Normalize Vietnamese text between NFC precomposed and NFD decomposed forms

Detect whether Vietnamese text is encoded as NFC precomposed or NFD decomposed Unicode, then convert between them to fix floating-accent display bugs and inconsistent search. Shows code-point counts for each form. Runs in your browser.

What is the difference between NFC and NFD?

NFC stores each accented Vietnamese letter as a single precomposed code point, while NFD stores a base letter followed by separate combining accent marks. Both display the same when rendered correctly, but they are different byte sequences that compare and search differently.

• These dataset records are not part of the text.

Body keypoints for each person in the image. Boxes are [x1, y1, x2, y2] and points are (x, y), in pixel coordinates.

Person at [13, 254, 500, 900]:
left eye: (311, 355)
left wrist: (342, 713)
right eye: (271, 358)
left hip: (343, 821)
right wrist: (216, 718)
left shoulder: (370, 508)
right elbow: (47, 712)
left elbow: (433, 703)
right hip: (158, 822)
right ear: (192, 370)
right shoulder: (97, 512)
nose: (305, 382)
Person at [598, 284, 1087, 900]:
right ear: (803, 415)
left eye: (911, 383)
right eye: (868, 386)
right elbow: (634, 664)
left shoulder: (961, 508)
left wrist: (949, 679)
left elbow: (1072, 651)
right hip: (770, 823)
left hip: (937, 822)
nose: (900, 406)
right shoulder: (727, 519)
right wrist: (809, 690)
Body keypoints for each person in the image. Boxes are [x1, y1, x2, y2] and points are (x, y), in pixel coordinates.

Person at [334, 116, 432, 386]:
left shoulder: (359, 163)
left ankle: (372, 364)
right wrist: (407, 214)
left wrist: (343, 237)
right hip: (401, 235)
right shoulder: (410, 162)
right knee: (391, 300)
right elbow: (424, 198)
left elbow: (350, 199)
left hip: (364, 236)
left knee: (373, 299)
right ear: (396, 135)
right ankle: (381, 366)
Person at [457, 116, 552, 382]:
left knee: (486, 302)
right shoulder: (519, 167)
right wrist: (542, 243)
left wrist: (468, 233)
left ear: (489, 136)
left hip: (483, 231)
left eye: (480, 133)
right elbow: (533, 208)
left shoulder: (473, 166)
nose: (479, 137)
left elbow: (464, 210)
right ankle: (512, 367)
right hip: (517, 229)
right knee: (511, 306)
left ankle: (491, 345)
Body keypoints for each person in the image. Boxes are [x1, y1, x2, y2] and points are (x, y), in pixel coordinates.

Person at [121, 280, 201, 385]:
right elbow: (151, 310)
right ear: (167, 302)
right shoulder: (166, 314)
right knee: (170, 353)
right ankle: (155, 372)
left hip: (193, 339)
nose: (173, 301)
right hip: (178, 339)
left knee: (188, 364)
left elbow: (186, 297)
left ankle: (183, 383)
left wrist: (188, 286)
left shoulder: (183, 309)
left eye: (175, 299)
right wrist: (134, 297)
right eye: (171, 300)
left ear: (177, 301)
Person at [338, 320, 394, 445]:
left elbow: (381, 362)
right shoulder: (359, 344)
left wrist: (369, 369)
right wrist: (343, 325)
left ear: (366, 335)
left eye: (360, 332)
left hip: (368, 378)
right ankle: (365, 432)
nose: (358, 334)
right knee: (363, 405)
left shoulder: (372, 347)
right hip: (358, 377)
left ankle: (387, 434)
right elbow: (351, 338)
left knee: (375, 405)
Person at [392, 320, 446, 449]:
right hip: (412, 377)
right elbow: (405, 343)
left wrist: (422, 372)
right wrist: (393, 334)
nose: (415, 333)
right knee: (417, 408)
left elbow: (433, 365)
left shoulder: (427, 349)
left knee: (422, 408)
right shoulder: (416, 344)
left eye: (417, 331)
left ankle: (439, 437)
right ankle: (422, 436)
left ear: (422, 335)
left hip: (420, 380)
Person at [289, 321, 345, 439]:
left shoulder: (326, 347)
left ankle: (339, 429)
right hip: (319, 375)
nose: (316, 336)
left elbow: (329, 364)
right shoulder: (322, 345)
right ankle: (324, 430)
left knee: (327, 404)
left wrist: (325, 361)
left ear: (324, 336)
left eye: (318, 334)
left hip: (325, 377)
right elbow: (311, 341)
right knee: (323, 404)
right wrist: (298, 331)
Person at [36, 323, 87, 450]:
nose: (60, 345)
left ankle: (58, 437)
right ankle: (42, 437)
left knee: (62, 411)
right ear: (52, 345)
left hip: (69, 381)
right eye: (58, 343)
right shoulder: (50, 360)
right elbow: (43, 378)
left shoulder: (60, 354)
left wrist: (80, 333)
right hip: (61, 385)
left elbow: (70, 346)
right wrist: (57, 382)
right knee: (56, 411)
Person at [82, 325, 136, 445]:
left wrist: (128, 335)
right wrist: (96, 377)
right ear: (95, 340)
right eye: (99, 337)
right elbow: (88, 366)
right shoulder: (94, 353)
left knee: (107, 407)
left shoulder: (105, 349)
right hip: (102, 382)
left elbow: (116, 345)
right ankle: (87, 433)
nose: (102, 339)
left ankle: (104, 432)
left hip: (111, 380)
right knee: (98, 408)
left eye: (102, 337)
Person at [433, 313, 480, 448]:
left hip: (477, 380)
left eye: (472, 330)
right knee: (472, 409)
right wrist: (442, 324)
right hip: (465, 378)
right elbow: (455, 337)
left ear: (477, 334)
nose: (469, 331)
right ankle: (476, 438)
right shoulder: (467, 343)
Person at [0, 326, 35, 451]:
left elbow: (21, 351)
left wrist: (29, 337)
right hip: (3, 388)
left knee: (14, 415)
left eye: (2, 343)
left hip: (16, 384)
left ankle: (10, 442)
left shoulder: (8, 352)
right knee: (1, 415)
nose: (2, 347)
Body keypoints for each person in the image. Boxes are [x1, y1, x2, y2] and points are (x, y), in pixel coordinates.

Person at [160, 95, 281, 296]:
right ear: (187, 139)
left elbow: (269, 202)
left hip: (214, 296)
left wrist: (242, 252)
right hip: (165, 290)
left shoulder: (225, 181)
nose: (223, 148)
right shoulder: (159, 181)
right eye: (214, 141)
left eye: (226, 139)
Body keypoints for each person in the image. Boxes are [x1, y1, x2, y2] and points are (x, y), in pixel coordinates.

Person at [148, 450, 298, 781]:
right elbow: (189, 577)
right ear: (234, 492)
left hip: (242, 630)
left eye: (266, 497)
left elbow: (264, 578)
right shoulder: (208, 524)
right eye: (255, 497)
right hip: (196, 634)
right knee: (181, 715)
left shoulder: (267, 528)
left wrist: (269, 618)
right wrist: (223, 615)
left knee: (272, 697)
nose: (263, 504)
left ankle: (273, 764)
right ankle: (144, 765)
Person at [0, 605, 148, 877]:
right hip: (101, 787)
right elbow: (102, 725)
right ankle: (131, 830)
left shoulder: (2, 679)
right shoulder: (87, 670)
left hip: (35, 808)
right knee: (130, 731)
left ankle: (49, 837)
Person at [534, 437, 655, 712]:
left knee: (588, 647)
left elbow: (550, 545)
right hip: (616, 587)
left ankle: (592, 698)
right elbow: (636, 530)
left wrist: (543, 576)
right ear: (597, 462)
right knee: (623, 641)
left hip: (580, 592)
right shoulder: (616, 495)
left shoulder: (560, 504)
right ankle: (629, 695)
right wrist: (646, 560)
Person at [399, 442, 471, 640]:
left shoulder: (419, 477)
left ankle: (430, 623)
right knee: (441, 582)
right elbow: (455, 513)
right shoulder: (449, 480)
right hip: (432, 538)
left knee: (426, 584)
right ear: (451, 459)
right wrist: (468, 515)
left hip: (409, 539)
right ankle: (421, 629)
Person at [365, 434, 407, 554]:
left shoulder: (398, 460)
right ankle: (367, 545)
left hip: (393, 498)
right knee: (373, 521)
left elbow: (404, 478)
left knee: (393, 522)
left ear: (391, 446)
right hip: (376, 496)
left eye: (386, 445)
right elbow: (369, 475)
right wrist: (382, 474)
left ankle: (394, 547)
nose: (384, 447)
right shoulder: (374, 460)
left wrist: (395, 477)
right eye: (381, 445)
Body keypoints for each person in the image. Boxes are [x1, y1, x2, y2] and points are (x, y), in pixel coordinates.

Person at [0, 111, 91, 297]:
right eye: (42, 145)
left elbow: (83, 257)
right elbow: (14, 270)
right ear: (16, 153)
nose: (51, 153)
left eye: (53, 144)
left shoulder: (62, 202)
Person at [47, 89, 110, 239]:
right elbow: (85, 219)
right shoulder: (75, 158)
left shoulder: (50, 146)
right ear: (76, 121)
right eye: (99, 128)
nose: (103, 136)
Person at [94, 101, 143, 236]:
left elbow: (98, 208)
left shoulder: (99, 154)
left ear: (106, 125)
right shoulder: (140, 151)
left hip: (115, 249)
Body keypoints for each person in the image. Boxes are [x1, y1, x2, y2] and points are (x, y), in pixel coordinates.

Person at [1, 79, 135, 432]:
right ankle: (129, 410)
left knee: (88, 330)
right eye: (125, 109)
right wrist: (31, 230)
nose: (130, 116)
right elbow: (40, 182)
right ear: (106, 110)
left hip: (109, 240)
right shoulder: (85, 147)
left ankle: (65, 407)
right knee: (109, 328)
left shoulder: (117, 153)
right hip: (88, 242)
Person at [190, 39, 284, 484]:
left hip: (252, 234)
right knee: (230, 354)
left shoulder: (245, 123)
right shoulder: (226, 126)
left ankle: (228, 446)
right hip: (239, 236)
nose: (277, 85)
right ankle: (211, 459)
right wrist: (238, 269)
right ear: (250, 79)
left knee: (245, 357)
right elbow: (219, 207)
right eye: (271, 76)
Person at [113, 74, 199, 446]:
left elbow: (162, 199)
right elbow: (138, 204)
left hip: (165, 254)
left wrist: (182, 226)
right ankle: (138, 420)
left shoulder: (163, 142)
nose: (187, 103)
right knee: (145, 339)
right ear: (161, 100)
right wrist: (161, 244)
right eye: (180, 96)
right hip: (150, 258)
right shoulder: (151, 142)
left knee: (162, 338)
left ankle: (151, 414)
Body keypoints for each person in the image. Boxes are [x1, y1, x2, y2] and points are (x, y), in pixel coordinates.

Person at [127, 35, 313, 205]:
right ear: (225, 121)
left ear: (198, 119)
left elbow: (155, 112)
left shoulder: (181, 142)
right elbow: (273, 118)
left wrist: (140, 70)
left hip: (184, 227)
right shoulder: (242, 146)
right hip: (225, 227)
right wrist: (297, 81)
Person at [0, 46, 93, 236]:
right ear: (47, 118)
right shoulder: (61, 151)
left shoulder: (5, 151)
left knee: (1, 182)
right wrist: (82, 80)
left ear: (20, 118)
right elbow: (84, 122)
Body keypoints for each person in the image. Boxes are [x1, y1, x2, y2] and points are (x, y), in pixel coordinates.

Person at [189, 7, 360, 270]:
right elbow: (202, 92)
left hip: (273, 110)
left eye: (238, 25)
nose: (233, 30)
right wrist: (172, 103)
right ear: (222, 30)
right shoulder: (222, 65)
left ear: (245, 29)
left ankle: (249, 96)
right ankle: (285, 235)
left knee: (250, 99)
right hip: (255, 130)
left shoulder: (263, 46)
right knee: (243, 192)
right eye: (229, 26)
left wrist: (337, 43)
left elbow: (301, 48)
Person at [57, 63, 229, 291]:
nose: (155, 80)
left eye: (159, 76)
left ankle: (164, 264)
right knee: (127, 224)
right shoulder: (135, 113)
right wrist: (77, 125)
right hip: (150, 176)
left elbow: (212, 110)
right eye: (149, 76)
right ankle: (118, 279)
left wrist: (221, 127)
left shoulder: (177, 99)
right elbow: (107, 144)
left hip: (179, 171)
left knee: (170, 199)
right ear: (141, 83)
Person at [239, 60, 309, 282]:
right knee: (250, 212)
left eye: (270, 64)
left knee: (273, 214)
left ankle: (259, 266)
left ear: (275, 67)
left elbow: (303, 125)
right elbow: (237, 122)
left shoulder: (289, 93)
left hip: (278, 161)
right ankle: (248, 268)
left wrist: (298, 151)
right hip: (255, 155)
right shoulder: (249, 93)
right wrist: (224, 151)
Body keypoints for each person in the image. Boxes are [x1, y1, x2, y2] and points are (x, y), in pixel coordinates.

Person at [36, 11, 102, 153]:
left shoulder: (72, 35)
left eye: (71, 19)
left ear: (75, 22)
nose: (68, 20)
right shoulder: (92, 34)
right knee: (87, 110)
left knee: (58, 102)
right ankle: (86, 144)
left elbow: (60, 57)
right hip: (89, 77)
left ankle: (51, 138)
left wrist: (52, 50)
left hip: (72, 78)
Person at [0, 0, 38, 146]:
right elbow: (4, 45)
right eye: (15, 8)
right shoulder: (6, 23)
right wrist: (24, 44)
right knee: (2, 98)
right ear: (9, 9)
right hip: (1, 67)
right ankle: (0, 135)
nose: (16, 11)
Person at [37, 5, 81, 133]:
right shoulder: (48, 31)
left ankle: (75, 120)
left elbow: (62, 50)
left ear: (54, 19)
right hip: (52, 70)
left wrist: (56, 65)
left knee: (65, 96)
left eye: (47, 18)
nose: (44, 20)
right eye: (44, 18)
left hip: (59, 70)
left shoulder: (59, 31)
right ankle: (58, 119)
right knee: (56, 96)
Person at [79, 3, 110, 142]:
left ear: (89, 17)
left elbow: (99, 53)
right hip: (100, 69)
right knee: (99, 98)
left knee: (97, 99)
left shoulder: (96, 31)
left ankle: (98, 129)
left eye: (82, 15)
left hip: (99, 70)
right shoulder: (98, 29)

This tool diagnoses and fixes Unicode encoding problems in Vietnamese text. Vietnamese diacritics can be stored two ways, and a mismatch causes accents to float over letters, search to miss results, and duplicate-looking strings to compare as unequal.

How it works

The tool normalizes your input both ways and compares it against the original to detect its current form. NFC (precomposed) packs each accented letter into a single code point, such as ế at U+1EBF. NFD (decomposed) stores a plain e followed by combining circumflex and acute marks. By counting code points and combining marks, the tool can tell NFC from NFD from mixed text, then offers both converted forms to copy.

Example and notes

The string Tiếng Việt looks identical in both forms but takes more code points in NFD because each accented vowel splits into a base letter plus marks. If you paste text and the detected form is NFD or mixed, convert it to NFC for storage and display — that is what databases, URLs, and most fonts expect. Reach for NFD only when a specific system demands decomposed input.